### [TO-DO ITEM]
Reproduce all of the data exactly.

-------- ENTRIES PROVIDED

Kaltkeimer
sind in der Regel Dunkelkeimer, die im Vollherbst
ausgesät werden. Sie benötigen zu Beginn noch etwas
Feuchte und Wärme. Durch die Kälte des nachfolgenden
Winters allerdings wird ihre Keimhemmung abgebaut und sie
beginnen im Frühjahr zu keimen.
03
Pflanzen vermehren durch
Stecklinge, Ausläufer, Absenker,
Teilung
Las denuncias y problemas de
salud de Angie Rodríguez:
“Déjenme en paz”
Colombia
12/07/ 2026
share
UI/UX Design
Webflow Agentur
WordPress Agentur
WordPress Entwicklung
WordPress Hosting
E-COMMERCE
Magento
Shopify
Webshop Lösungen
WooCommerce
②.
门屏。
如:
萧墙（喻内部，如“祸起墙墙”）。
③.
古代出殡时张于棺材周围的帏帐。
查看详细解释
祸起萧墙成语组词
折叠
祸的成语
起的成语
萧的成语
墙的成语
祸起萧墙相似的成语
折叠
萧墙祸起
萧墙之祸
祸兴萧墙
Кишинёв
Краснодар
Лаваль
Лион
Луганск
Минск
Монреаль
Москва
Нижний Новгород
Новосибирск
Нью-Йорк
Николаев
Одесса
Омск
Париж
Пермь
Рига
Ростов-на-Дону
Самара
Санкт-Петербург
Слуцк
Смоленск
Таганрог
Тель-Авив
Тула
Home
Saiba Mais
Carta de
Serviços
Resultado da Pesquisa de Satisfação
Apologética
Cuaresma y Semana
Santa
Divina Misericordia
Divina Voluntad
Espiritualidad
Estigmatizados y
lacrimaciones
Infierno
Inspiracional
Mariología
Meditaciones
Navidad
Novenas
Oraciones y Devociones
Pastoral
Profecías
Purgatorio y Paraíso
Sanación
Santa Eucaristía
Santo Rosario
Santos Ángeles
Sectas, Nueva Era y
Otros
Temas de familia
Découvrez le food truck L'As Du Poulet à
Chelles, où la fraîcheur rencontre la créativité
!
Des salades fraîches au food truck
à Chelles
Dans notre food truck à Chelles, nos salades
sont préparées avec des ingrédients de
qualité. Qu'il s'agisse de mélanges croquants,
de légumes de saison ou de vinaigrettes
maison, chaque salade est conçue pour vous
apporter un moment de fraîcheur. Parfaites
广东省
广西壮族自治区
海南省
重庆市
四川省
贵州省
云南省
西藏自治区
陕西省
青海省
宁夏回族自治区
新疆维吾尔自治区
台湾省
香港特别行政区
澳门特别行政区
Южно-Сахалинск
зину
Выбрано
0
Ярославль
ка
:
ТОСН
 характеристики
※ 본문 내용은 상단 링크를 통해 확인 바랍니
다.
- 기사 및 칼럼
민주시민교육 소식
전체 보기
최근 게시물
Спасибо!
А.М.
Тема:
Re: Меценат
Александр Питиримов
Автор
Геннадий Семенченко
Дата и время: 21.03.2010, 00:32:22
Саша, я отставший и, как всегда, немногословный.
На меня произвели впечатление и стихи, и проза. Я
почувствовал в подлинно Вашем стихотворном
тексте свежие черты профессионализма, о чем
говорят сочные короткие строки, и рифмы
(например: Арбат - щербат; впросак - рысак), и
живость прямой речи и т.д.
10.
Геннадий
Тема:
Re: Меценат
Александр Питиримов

----------------

### [ANSWER SPACE]
Kaltkeimer
sind in der Regel Dunkelkeimer, die im Vollherbst
ausgesät werden. Sie benötigen zu Beginn noch etwas
Feuchte und Wärme. Durch die Kälte des nachfolgenden
Winters allerdings wird ihre Keimhemmung abgebaut und sie
beginnen im Frühjahr zu keimen.
03
Pflanzen vermehren durch
Stecklinge, Ausläufer, Absenker,
Teilung
Las denuncias y problemas de
salud de Angie Rodríguez:
“Déjenme en paz”
Colombia
12/07/ 2026
share
UI/UX Design
Webflow Agentur
WordPress Agentur
WordPress Entwicklung
WordPress Hosting
E-COMMERCE
Magento
Shopify
Webshop Lösungen
WooCommerce
②.
门屏。
如:
萧墙（喻内部，如“祸起墙墙”）。
③.
古代出殡时张于棺材周围的帏帐。
查看详细解释
祸起萧墙成语组词
折叠
祸的成语
起的成语
萧的成语
墙的成语
祸起萧墙相似的成语
折叠
萧墙祸起
萧墙之祸
祸兴萧墙
Кишинёв
Краснодар
Лаваль
Лион
Луганск
Минск
Монреаль
Москва
Нижний Новгород
Новосибирск
Нью-Йорк
Николаев
Одесса
Омск
Париж
Пермь
Рига
Ростов-на-Дону
Самара
Санкт-Петербург
Слуцк
Смоленск
Таганрог
Тель-Авив
Тула
Home
Saiba Mais
Carta de
Serviços
Resultado da Pesquisa de Satisfação
Apologética
Cuaresma y Semana
Santa
Divina Misericordia
Divina Voluntad
Espiritualidad
Estigmatizados y
lacrimaciones
Infierno
Inspiracional
Mariología
Meditaciones
Navidad
Novenas
Oraciones y Devociones
Pastoral
Profecías
Purgatorio y Paraíso
Sanación
Santa Eucaristía
Santo Rosario
Santos Ángeles
Sectas, Nueva Era y
Otros
Temas de familia
Découvrez le food truck L'As Du Poulet à
Chelles, où la fraîcheur rencontre la créativité
!
Des salades fraîches au food truck
à Chelles
Dans notre food truck à Chelles, nos salades
sont préparées avec des ingrédients de
qualité. Qu'il s'agisse de mélanges croquants,
de légumes de saison ou de vinaigrettes
maison, chaque salade est conçue pour vous
apporter un moment de fraîcheur. Parfaites
广东省
广西壮族自治区
海南省
重庆市
四川省
贵州省
云南省
西藏自治区
陕西省
青海省
宁夏回族自治区
新疆维吾尔自治区
台湾省
香港特别行政区
澳门特别行政区
Южно-Сахалинск
зину
Выбрано
0
Ярославль
ка
:
ТОСН
 характеристики
※ 본문 내용은 상단 링크를 통해 확인 바랍니
다.
- 기사 및 칼럼
민주시민교육 소식
전체 보기
최근 게시물
Спасибо!
А.М.
Тема:
Re: Меценат
Александр Питиримов
Автор
Геннадий Семенченко
Дата и время: 21.03.2010, 00:32:22
Саша, я отставший и, как всегда, немногословный.
На меня произвели впечатление и стихи, и проза. Я
почувствовал в подлинно Вашем стихотворном
тексте свежие черты профессионализма, о чем
говорят сочные короткие строки, и рифмы
(например: Арбат - щербат; впросак - рысак), и
живость прямой речи и т.д.
10.
Геннадий
Тема:
Re: Меценат
Александр Питиримов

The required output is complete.